01-01-2013, 02:25 PM
A New Control Strategy for the Unified Power Flow Controller
A New Control Strategy for the Unified Power.pdf (Size: 254.84 KB / Downloads: 34)
Introduction
The promising concept of the Flexible AC
Transmission System (FACTS) makes it possible to
achieve fast and reliable power system control by
means of power electronic devices. The Unified
Power Flow Controller (UPFC), which is the most
versatile FACS device, has the capabilities of
controlling power flow in the transmission line,
improving the transient stability, mitigating system
oscillations and providing voltage support [1][2][5].
It can control all three basic power transfer
parameters (line impedance, voltage magnitude and
phase angle) independently or simultaneously in any
appropriate combinations. Previous efforts have
focused mainly on controlling system steady state
power flows and improving system stability.
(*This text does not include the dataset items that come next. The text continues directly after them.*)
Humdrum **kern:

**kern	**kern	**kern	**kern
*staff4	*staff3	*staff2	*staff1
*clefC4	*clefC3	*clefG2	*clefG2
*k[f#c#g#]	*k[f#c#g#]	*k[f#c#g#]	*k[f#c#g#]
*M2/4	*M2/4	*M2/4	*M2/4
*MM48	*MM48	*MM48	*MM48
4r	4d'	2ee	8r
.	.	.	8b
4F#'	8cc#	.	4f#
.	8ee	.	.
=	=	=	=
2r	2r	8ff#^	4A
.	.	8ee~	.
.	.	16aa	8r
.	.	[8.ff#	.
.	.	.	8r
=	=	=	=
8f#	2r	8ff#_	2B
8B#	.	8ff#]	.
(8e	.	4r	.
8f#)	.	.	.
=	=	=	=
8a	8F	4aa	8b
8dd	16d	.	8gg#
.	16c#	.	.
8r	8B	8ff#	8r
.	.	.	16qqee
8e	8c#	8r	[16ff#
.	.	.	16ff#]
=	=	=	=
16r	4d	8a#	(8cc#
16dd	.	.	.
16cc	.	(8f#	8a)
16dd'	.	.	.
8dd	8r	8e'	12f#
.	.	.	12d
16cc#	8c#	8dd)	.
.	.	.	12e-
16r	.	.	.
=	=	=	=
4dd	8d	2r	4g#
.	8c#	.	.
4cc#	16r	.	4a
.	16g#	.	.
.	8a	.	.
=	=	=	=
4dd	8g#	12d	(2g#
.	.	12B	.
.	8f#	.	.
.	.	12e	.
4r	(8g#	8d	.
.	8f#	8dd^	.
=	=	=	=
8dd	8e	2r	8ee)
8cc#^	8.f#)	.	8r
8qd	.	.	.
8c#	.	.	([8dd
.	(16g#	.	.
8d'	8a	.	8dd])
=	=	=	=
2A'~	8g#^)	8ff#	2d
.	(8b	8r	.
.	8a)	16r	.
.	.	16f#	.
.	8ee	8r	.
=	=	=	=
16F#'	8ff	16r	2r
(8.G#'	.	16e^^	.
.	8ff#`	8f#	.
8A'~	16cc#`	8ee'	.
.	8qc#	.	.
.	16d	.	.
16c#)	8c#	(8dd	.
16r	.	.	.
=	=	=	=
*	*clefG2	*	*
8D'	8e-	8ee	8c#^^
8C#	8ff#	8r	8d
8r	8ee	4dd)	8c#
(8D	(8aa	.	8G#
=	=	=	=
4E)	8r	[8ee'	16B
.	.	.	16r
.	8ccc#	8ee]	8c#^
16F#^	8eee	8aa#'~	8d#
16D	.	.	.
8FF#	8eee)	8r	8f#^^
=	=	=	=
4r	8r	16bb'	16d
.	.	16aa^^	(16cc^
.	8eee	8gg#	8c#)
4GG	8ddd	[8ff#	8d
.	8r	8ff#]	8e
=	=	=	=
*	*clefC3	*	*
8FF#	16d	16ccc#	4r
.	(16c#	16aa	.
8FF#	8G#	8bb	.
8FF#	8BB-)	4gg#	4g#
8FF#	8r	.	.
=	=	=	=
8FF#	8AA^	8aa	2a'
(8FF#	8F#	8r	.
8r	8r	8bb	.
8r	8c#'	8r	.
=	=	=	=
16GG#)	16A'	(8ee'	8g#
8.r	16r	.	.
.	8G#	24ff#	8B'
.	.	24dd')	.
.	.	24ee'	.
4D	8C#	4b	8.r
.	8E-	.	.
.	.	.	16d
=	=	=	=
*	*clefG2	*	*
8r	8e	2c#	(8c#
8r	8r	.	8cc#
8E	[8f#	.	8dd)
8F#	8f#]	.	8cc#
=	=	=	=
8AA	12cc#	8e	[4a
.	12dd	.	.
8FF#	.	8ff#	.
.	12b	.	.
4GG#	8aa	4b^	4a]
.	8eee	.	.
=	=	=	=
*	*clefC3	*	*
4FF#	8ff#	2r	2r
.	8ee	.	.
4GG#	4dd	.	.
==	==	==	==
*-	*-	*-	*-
This
paper will present the dynamic control of the UPFC.
Firstly, a dynamic model of the UPFC is derived
based on the synchronous dq-frame in this article.
Secondly, the PI based control strategy for the shunt
part and the series part of UPFC are described
respectively in the same synchronous frame and used
to provide real and reactive power flow control along
the transmission line at its series output end, while
regulating the magnitude of the voltage at its shunt
input end and maintaining the DC-link capacitor
voltage constant. Finally digital simulation results
obtained from two power systems are presented to
illustrate the contributions of the new control
approach.
The UPFC Control System
In general, the UPFC has three control parameters:
magnitude and angle of series injected voltage and
shunt reactive current [4]. We can achieve real and
reactive power flow control independently by
injecting series voltage with appropriate magnitude
and angle. In the synchronous rotating dq frame, the
injected voltage can be split into Ed and Eq . By
controlling Ed and Eq properly, different active and
reactive power flow objectives can be accomplished.
It is well known that shunt reactive current can
provide reactive power support and shunt active
current provides the DC-link capacitor voltage
regulation.
Conclusions
This paper investigates the new control strategy for
UPFC dynamic analysis. By implementing a
synchronously rotating d-q frame, a dynamic model
and control system for UPFC has been derived. With
the new control approach, UPFC can perform
independent control of transmittable real and reactive
power at series output while regulating the shunt
input voltage and maintaining the DC-link Capacitor
voltage constant. It can also damp the power
oscillations and improve the transient stability of the
system by appropriate modulation of the controller
references.